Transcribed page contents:
-=-=-

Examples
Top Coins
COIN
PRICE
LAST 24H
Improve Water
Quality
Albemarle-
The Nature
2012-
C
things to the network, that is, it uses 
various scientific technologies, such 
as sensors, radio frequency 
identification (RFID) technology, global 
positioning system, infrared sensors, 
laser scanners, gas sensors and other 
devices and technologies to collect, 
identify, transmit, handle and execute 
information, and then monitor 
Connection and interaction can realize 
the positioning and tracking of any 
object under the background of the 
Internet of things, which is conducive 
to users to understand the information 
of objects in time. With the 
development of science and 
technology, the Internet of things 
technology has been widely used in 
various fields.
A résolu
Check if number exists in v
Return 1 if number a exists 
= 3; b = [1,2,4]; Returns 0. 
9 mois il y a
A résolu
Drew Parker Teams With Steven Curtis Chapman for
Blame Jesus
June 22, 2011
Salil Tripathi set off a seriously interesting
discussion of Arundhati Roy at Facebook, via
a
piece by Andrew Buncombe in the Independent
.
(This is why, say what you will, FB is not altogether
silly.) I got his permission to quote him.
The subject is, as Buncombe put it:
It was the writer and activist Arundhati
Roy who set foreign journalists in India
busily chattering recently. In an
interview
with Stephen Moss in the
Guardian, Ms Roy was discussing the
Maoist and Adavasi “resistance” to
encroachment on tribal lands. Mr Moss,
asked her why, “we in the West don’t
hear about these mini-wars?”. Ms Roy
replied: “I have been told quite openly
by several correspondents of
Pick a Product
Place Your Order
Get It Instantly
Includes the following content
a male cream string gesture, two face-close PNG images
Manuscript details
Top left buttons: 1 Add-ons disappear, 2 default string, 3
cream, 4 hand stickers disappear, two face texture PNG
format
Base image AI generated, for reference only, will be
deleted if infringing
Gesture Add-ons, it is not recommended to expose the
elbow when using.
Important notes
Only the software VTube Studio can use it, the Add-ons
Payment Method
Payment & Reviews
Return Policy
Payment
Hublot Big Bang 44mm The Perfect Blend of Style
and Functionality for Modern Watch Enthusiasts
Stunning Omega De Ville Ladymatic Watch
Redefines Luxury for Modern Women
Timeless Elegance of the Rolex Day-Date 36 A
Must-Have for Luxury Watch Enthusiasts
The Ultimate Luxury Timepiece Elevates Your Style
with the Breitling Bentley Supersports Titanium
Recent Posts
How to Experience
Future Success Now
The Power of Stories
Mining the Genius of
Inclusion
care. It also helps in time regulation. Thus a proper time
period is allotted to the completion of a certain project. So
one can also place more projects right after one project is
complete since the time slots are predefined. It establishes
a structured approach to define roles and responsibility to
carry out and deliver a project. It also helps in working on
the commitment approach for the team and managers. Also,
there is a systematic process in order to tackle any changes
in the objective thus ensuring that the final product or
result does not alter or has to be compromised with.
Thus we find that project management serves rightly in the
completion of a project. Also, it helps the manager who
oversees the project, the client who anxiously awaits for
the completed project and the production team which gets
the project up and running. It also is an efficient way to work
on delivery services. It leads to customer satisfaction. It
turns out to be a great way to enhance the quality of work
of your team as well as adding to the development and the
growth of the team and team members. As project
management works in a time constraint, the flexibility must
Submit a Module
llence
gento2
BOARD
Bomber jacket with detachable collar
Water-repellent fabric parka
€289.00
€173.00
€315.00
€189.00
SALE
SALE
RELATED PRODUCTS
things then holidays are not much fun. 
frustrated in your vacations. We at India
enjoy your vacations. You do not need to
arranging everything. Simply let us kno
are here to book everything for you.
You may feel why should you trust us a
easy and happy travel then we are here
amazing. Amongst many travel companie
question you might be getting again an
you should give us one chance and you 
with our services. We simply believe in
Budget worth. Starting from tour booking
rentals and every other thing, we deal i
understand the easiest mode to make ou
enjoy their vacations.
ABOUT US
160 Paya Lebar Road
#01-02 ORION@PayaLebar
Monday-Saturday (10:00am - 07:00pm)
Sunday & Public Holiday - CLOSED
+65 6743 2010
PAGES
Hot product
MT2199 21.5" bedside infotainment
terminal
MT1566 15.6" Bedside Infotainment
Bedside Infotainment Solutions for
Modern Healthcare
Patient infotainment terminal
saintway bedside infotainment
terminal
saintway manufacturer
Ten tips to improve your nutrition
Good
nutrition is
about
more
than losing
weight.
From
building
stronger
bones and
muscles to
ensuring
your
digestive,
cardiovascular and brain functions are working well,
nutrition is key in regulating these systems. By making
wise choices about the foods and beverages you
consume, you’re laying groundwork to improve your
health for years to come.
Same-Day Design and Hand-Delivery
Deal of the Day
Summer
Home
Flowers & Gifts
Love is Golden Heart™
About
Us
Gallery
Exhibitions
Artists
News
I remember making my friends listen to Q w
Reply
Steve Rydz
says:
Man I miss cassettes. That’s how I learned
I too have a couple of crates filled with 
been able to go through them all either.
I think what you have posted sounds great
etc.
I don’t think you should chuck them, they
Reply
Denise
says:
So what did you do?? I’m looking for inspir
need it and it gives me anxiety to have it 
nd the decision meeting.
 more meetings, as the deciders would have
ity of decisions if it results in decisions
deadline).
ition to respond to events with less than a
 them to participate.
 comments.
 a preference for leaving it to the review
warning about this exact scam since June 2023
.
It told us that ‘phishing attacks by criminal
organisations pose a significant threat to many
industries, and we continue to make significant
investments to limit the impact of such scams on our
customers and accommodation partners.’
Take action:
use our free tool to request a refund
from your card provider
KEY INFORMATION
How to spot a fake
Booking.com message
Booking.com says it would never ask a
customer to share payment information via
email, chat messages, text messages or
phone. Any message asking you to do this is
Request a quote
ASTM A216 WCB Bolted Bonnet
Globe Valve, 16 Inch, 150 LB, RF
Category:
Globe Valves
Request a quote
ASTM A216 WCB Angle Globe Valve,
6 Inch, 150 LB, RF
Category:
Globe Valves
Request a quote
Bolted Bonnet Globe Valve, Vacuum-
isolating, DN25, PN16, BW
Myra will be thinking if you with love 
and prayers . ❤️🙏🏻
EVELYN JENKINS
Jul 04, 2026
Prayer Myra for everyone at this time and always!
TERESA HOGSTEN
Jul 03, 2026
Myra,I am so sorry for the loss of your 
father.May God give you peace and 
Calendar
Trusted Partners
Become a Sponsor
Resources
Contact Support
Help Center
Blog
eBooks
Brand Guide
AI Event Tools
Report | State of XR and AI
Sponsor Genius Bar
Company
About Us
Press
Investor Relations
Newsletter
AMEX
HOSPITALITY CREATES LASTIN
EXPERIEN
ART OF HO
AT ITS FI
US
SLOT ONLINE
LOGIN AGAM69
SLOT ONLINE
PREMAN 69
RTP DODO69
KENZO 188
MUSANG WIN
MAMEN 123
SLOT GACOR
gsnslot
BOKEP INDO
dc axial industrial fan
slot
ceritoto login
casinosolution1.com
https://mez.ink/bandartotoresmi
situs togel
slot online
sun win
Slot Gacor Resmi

-=-=-

=== ASSIGNMENT ===
Rewrite the material from its start through the line containing "object under the background of the", swapping "laser scanners" for "optical scanners" and leaving all else as it stands.

=== RESPONSE TO THE TASK ===
Examples
Top Coins
COIN
PRICE
LAST 24H
Improve Water
Quality
Albemarle-
The Nature
2012-
C
things to the network, that is, it uses 
various scientific technologies, such 
as sensors, radio frequency 
identification (RFID) technology, global 
positioning system, infrared sensors, 
optical scanners, gas sensors and other 
devices and technologies to collect, 
identify, transmit, handle and execute 
information, and then monitor 
Connection and interaction can realize 
the positioning and tracking of any 
object under the background of the 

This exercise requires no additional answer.